- **Goal of the exercise**:
Return each line of the listing that contains the word "messy". Case counts, so match capital and lowercase letters.

(Items listed in a dataset)

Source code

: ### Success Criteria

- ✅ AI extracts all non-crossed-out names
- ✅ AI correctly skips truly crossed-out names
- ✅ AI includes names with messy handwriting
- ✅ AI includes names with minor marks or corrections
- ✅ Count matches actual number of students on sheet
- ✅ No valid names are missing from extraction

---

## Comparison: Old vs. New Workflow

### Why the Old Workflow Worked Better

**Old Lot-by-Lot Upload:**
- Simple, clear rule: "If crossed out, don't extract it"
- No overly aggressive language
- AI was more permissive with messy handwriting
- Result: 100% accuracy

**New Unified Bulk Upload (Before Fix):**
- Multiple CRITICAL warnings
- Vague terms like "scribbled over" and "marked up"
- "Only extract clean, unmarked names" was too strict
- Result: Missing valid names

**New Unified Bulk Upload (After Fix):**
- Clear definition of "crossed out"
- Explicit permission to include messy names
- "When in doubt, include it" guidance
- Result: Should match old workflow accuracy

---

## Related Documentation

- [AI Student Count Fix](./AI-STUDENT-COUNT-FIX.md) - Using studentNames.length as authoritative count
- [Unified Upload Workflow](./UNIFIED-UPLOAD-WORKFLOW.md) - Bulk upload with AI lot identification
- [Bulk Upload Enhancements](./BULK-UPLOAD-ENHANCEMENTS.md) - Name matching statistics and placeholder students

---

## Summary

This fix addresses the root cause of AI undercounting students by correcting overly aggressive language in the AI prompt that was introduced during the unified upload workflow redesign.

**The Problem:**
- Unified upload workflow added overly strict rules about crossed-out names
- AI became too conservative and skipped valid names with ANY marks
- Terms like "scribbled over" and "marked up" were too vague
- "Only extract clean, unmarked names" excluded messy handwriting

* * *

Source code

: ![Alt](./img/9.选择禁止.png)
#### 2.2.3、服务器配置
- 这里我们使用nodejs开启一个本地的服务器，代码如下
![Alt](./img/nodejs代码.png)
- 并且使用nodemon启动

---

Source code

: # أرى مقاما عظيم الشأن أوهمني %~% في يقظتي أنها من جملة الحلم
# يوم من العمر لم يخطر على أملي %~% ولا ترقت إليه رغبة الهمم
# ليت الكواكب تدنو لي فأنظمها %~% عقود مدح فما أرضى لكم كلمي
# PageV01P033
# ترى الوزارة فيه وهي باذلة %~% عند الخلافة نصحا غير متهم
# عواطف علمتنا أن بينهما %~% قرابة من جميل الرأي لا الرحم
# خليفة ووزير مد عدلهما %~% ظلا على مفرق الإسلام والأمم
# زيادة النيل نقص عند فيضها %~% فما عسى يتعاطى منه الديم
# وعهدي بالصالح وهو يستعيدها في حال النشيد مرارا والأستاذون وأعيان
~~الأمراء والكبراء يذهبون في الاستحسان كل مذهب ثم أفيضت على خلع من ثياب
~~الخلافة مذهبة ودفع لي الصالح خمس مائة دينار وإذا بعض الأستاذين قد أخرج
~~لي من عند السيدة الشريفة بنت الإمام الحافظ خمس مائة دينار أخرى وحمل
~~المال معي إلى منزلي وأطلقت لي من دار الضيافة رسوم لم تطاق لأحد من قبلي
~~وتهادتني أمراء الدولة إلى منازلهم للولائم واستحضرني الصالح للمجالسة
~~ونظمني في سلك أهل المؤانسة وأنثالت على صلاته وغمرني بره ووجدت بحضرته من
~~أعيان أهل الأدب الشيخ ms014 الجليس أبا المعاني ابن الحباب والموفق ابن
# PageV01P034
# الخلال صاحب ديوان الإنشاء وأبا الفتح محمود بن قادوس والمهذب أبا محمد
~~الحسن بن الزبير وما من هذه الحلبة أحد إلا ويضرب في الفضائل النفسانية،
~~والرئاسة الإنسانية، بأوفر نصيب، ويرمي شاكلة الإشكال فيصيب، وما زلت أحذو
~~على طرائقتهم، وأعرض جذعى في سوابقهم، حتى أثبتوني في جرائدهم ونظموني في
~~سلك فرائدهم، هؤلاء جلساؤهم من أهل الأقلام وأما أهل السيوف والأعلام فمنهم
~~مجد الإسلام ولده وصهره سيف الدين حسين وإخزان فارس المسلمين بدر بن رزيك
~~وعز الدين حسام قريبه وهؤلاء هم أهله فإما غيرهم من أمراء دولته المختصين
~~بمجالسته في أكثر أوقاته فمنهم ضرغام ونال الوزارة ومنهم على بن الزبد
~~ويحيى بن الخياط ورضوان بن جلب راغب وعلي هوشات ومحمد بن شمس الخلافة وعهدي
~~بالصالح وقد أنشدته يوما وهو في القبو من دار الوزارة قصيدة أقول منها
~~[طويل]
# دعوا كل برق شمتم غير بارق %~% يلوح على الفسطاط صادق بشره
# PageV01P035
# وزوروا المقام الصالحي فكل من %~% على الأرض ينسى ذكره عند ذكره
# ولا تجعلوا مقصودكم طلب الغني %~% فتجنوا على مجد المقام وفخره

- **Answer to this task**:
- ✅ AI includes names with messy handwriting
- AI was more permissive with messy handwriting
- Explicit permission to include messy names
- "Only extract clean, unmarked names" excluded messy handwriting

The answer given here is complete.